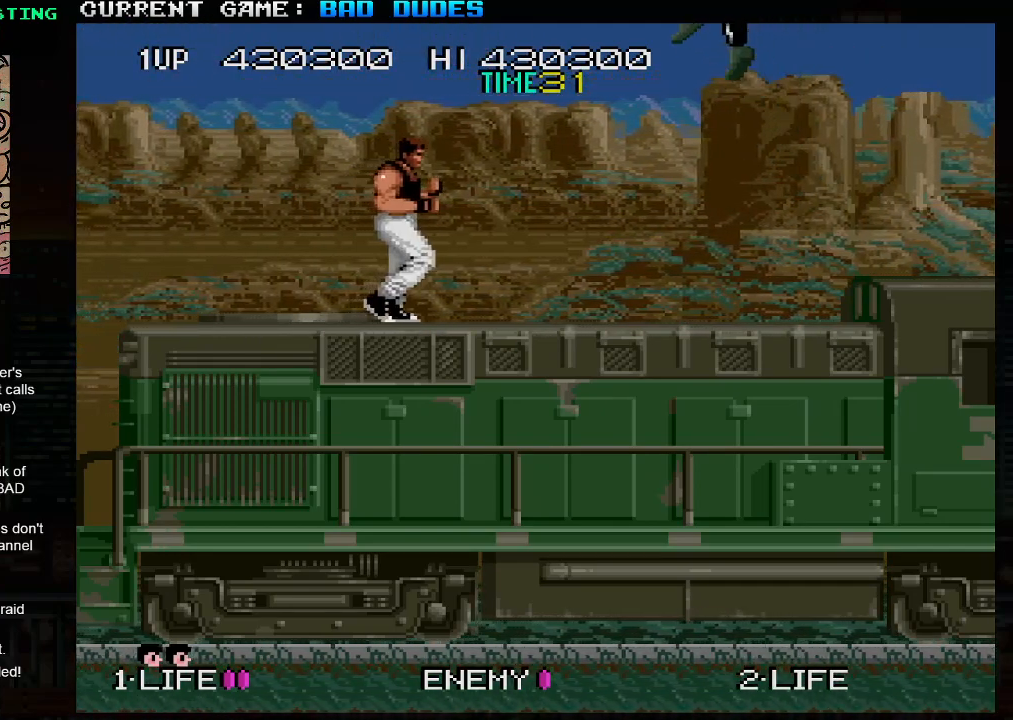
{"buttons": [], "left_stick": "right", "events": []}
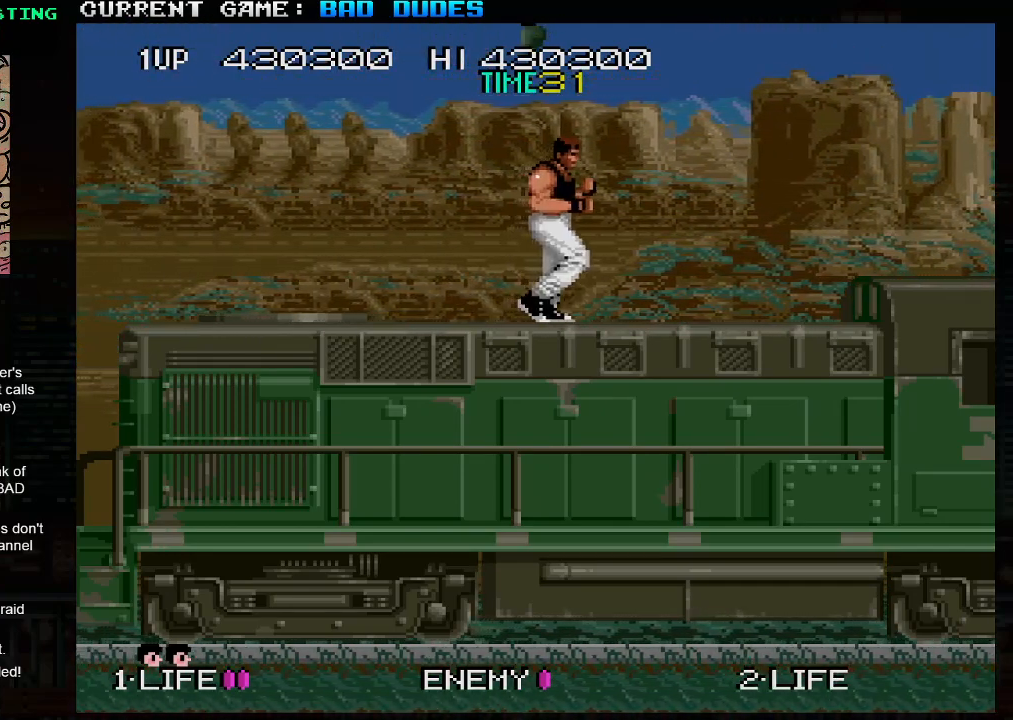
{"buttons": [], "left_stick": "right", "events": [[83, "left_stick", "left"], [133, "SQUARE", "down"], [133, "TRIANGLE", "down"], [183, "TRIANGLE", "up"], [200, "SQUARE", "up"], [300, "left_stick", "right"]]}
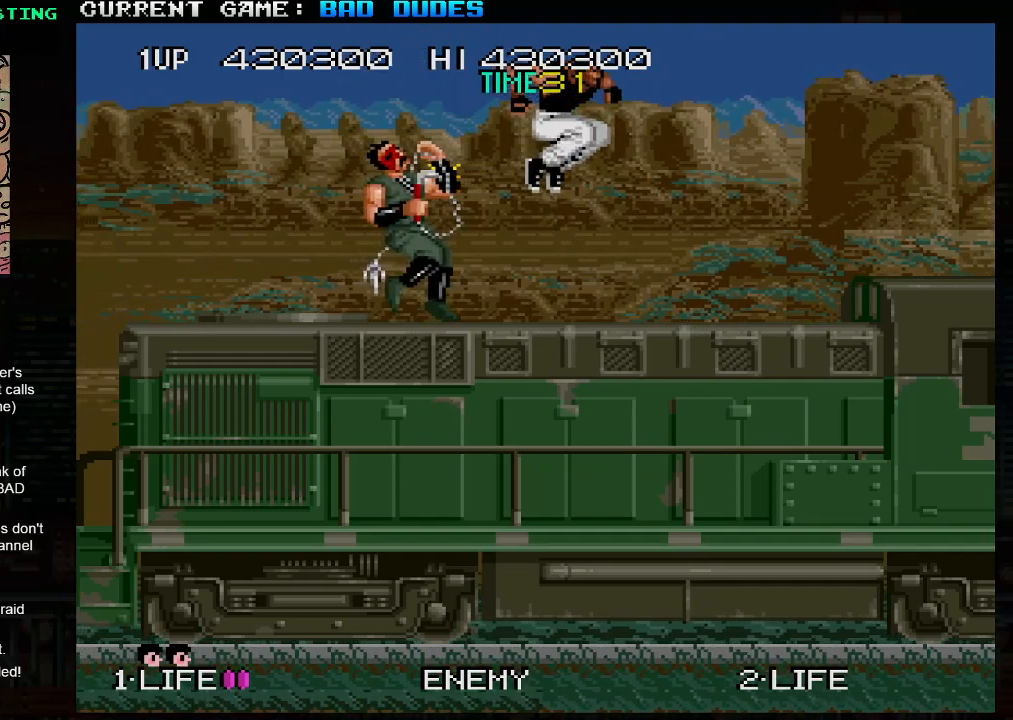
{"buttons": [], "left_stick": "down-left", "events": [[250, "left_stick", "down-left"], [267, "SQUARE", "down"], [400, "SQUARE", "up"]]}
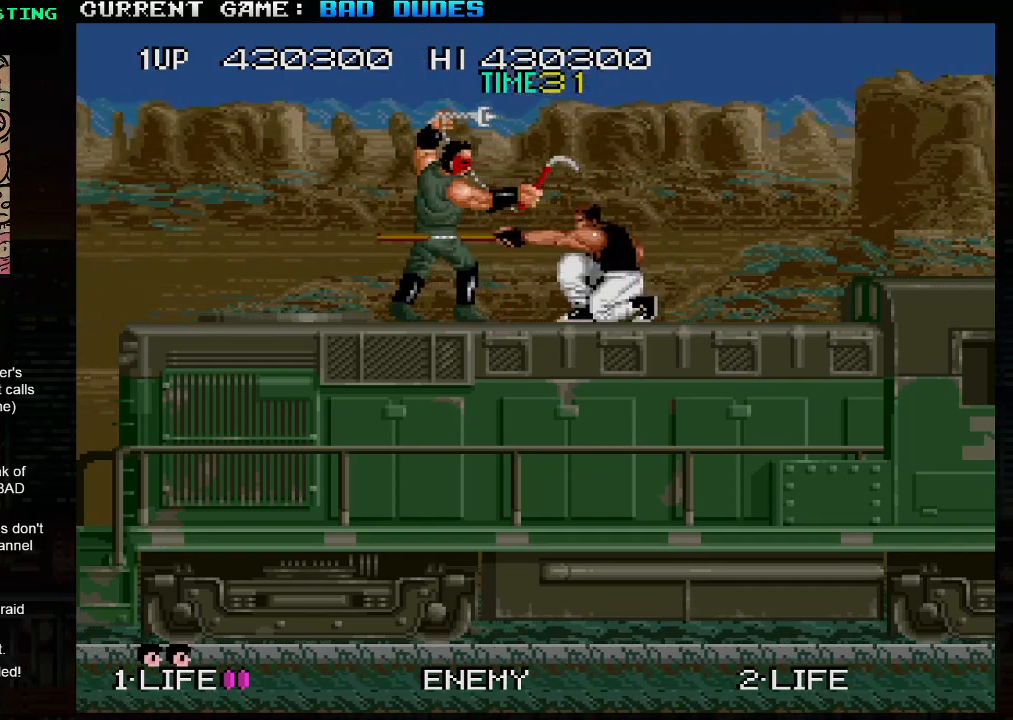
{"buttons": [], "left_stick": "down-left", "events": [[200, "SQUARE", "down"], [267, "SQUARE", "up"]]}
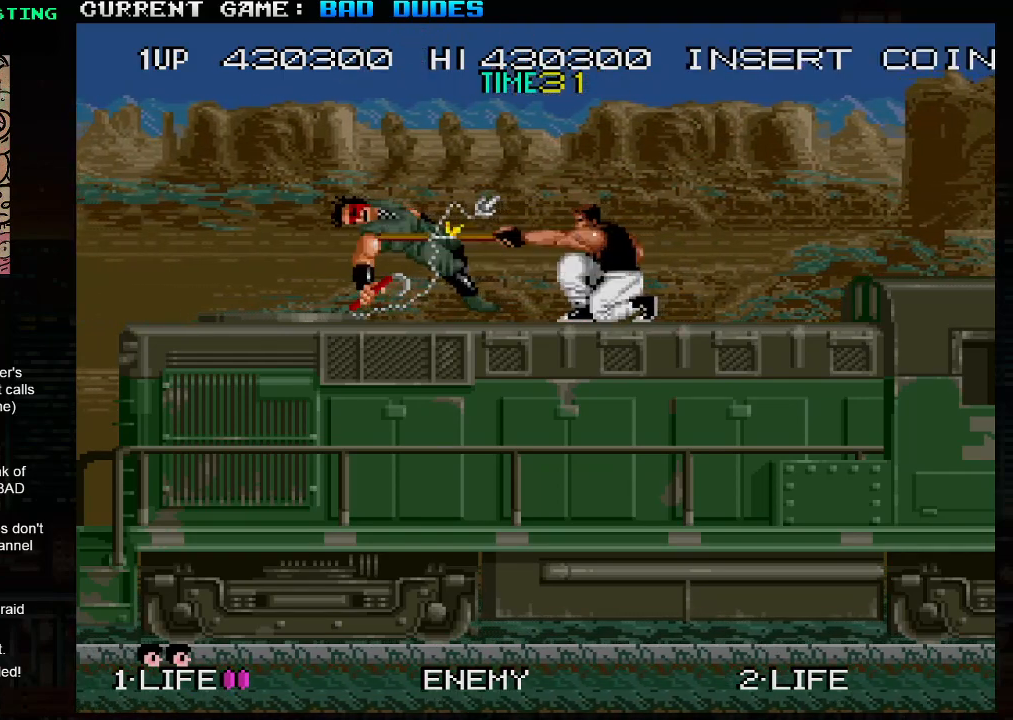
{"buttons": [], "left_stick": "left", "events": [[300, "SQUARE", "down"], [300, "TRIANGLE", "down"], [317, "left_stick", "left"], [367, "SQUARE", "up"], [367, "TRIANGLE", "up"]]}
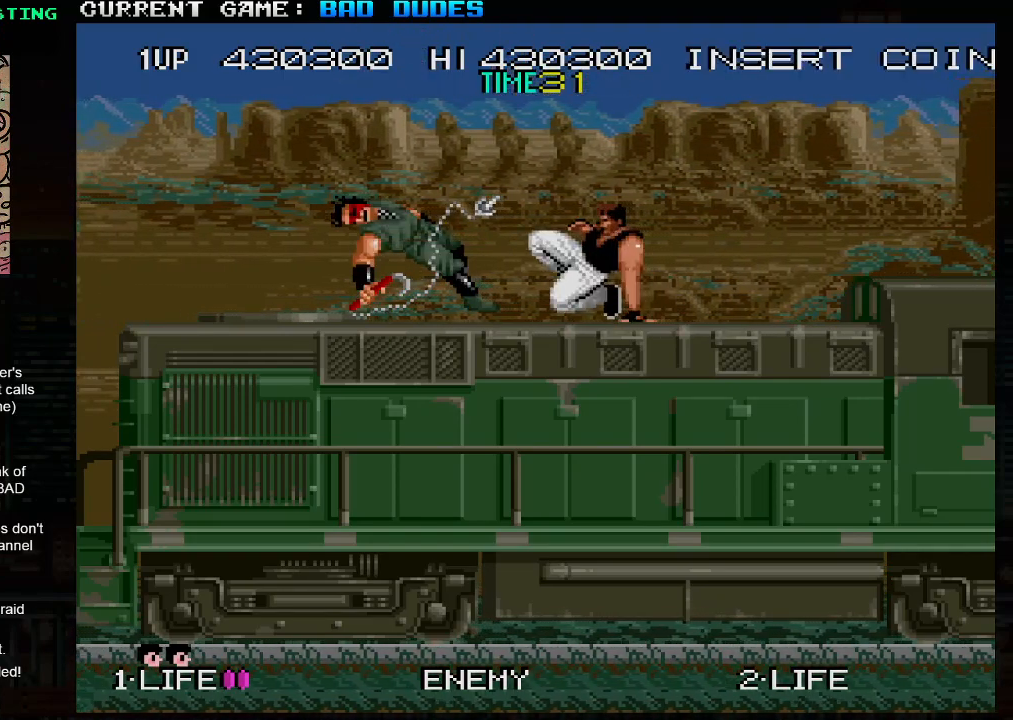
{"buttons": [], "left_stick": "left", "events": [[417, "SQUARE", "down"], [417, "TRIANGLE", "down"], [483, "TRIANGLE", "up"], [500, "SQUARE", "up"]]}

──────────────────────────────

• [WHAT YOU ARE ASKED TO DO]: Quote the records in full and exactly; skip any image.

• [ANSWER SECTION]:
{"buttons": [], "left_stick": "right", "events": []}
{"buttons": [], "left_stick": "right", "events": [[83, "left_stick", "left"], [133, "SQUARE", "down"], [133, "TRIANGLE", "down"], [183, "TRIANGLE", "up"], [200, "SQUARE", "up"], [300, "left_stick", "right"]]}
{"buttons": [], "left_stick": "down-left", "events": [[250, "left_stick", "down-left"], [267, "SQUARE", "down"], [400, "SQUARE", "up"]]}
{"buttons": [], "left_stick": "down-left", "events": [[200, "SQUARE", "down"], [267, "SQUARE", "up"]]}
{"buttons": [], "left_stick": "left", "events": [[300, "SQUARE", "down"], [300, "TRIANGLE", "down"], [317, "left_stick", "left"], [367, "SQUARE", "up"], [367, "TRIANGLE", "up"]]}
{"buttons": [], "left_stick": "left", "events": [[417, "SQUARE", "down"], [417, "TRIANGLE", "down"], [483, "TRIANGLE", "up"], [500, "SQUARE", "up"]]}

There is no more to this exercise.